▶ [Page]
******************************

At long last, I’ve made it…I think. I’ve survived the brutal intrigue-barren plains of the first three Ellery Queen novels with a grim determination to make it to an oasis – The Greek Coffin Mystery. With the promise of a nearly unanimously regarded top five Ellery Queen novel, I’ve maintained a steady yet bleary eye on the horizon as I trudged through hundreds of pages of mind-numbingly detailed suspect interviews and crime scene searches. Now that I’ve arrived at the goal, would it be a GAD paradise or merely a mirage?
I started my journey reading Queen in publishing-order with burning excitement. Here was one of the big name golden age authors – a true master of the craft – with a library of almost forty novels to look forward to. I’ll never forget those first few chapters of The Roman Hat Mystery. Mesmerized by crime scene maps, dramatis personæ, and a false forward, I waded into the chaos of those exciting first few chapters as the New York police struggled to contain a crime scene in a crowded theatre. It took a while, but as I slowly realized that I was going to have to sit through the police interviewing every damn person in the theatre, I found my startled eyes contemplating just how many pages there were in the book.
There’s a blandness to these first few Queen novels that’s difficult to describe. If you had me read any given chapter in isolation, I’d shrug my shoulders and say “I like the writing style enough, everything seems to be ok.” But, you’ve got to understand – after you slog through 300 pages of this (and yes, that’s how long these tend to run), it gets to be a bit much. Interview after interview after interview. Every crime scene search detailed down to the last fleck of paper. And then, in the end, when you realize with horror that 99.9% of what you just persevered through wasn’t really relevant to the actual solution, man, that takes the wind out of your sails. The Roman Hat Mystery was the equivalent of reading a 300 page account of someone searching for their glasses, only to be hit with the jaw dropping twist at the end that they were wearing them the entire time.
The Greek Coffin Mystery promised to be different though. If you’ve read any review of the book, it’s no spoiler to say that it includes multiple solutions – four to be exact. That immediately called out to me. A false solution is special because you kind of get multiple book endings, and isn’t that the part of a mystery we all look forward to the most? The detective struts the floor, reviews the facts of the case, and point by point exposes a line of reasoning that you never saw coming. That’s what we live for.
In other words, it doesn’t matter how painstakingly detailed the investigation in The Greek Coffin Mystery might be. If it features four solutions, then at least the investigation gets cut into sizable chunks. Allot 20 pages for each false ending (and it being discredited), and we’re talking 80 pages of delight.

******************************

▶ [Provided records]

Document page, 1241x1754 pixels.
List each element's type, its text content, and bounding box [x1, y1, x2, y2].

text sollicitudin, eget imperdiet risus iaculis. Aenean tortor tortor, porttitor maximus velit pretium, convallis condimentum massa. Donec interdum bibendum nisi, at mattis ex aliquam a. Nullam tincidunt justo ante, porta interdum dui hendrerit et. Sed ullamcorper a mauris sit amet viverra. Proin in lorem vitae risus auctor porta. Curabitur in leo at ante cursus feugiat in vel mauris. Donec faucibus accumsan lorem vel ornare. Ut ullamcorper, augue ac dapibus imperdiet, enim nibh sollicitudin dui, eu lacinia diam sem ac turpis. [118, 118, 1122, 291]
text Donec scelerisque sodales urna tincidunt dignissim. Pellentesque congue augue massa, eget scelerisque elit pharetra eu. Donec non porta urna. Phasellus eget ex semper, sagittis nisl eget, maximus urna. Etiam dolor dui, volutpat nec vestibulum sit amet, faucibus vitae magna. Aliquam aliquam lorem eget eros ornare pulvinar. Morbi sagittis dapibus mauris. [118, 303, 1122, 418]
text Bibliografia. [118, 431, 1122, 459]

******************************

▶ [To-do list]
A – In the records, substitute "Nunc" for every "Donec" and leave everything else exactly as it is.
B – Continue the review of The Greek Coffin Mystery from the point where it stops.
The review of The Greek Coffin Mystery and the records have no connection to each other.

▶ [Solved problems]
A –
Document page, 1241x1754 pixels.
List each element's type, its text content, and bounding box [x1, y1, x2, y2].

text sollicitudin, eget imperdiet risus iaculis. Aenean tortor tortor, porttitor maximus velit pretium, convallis condimentum massa. Nunc interdum bibendum nisi, at mattis ex aliquam a. Nullam tincidunt justo ante, porta interdum dui hendrerit et. Sed ullamcorper a mauris sit amet viverra. Proin in lorem vitae risus auctor porta. Curabitur in leo at ante cursus feugiat in vel mauris. Nunc faucibus accumsan lorem vel ornare. Ut ullamcorper, augue ac dapibus imperdiet, enim nibh sollicitudin dui, eu lacinia diam sem ac turpis. [118, 118, 1122, 291]
text Nunc scelerisque sodales urna tincidunt dignissim. Pellentesque congue augue massa, eget scelerisque elit pharetra eu. Nunc non porta urna. Phasellus eget ex semper, sagittis nisl eget, maximus urna. Etiam dolor dui, volutpat nec vestibulum sit amet, faucibus vitae magna. Aliquam aliquam lorem eget eros ornare pulvinar. Morbi sagittis dapibus mauris. [118, 303, 1122, 418]
text Bibliografia. [118, 431, 1122, 459]

B –
Well, The Greek Coffin Mystery is 359 pages in my Pocket Book edition. That’s almost double the length of most GAD novels, but still, maybe it wouldn’t be that bad. We’re talking 70 pages in between each solution, assuming they’re spread evenly throughout the book. That I can tolerate.
Ok, so let’s get to the plot already. Man, to tell you the truth, there is so much that unfolds across the 359 pages of this book that looking back at the origin of the whole mystery seems a bit misguided. Georg Khalkis, a renowned art dealer, has died and a small party has gathered for his funeral. His body is laid to rest in an underground crypt in a small graveyard behind his estate. As the party returns to the house, his lawyer makes a startling discovery. The will of the deceased has vanished, along with the strong box that contained it. The will was known to be locked inside a safe five minutes before the burial, and a horde of press staked outside the house assures that no one could have snuck outside the premise with the will or strong box.
Were this any of the first three Queen mysteries, we’d be treated to 75 pages of the funeral party being interviewed one by one and a detailed search of the grounds. The authors have thankfully taken a different approach this time, and a brief sentence or two assures us that statements were taken from all occupants and a thorough search was made of the house and graveyard. Instead, the investigation quickly narrows in on the seeming impossibility that the will/box can’t be located and couldn’t have possibly made its way out of the house undetected.
A bit of deduction on Ellery’s part leads to an interesting discovery, and we’re only 39 pages into the book! Here’s where The Greek Coffin Mystery really starts to distinguish itself from the prior Queen novels. Discoveries are made and new mysteries are revealed, which really helps with the sense of progress and keeping the story interesting.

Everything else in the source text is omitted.